O velho ficou a olhar para o vale com os seus olhos espertos; à surdez dos seus ouvidos o silêncio surgia como uma brisa perpassando pelas ramagens de um cipreste. As outras colinas não as podia ver, mas via a luz doirada e as sombras violáceas. A respiração tornou-se-lhe ofegante e assomaram-lhe as lágrimas aos olhos.
«Nunca tive tempo para pensar!» disse, baixinho. «Estive sempre cheio de preocupações para poder pensar nalguma coisa. Se pudesse ir viver alguns tempos além em baixo, talvez pudesse recordar tudo que me aconteceu e tirar uma conclusão; chegar a alguma coisa que fosse um todo e não todas estas inúmeras pistas sem sentido. Ali nada me perturbaria e eu poderia pensar...»
O motorista deitou o cigarro para o chão e pisou-o.
- Vamos! - gritou. - Temos que ir andando.
Ajudou os passageiros a subir e fechou as portas. Os excursionistas ficaram a olhar pelas janelas para Pastagens do Céu, onde o ar era agora azul como um lago, e as quintas permaneciam envoltas em silêncio.
- Sabem? - disse o motorista. - Sempre pensei que seria óptimo ter uma casa lá em baixo. Um homem pode ter um porco, uma vaca e um ou dois cães. Numa pequena quinta pode criar-se o bastante para se comer.

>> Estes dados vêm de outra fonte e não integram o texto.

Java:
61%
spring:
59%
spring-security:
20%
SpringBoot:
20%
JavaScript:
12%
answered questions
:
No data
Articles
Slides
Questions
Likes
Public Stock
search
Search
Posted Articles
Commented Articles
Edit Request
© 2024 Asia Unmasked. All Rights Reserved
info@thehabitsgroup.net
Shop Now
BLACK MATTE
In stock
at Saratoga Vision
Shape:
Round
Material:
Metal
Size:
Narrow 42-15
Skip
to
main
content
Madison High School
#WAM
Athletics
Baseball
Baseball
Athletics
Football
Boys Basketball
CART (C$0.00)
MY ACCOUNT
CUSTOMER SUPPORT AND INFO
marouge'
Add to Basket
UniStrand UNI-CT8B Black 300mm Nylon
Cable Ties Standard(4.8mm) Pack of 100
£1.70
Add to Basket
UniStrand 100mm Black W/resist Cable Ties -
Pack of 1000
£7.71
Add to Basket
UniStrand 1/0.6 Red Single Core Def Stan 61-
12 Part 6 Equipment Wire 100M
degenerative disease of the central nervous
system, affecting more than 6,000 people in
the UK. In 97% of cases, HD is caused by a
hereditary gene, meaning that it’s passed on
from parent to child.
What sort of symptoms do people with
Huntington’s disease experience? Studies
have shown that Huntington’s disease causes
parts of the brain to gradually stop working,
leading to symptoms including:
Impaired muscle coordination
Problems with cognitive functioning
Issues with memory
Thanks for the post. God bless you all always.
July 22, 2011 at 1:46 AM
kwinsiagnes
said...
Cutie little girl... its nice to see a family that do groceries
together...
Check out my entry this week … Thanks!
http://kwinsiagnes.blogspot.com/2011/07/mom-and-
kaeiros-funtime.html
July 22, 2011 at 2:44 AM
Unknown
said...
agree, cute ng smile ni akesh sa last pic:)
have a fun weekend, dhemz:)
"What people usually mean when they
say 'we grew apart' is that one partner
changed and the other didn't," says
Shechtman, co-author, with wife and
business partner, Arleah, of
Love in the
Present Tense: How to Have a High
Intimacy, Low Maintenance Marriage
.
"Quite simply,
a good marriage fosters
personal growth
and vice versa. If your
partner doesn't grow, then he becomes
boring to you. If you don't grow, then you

Ligou o motor e o carro estremeceu antes de se pôr em marcha.
- Creio que lhes pode parecer estranho - continuou mas gosto sempre de olhar lá para baixo e pensar como um homem pode viver sossegado e em paz num sítio como aquele.
Carregou no acelerador e o carro ganhou velocidade e embrenhou-se na descida para o Vale de Carmelo, em direcção ao sol que se escondia no oceano à entrada do vale.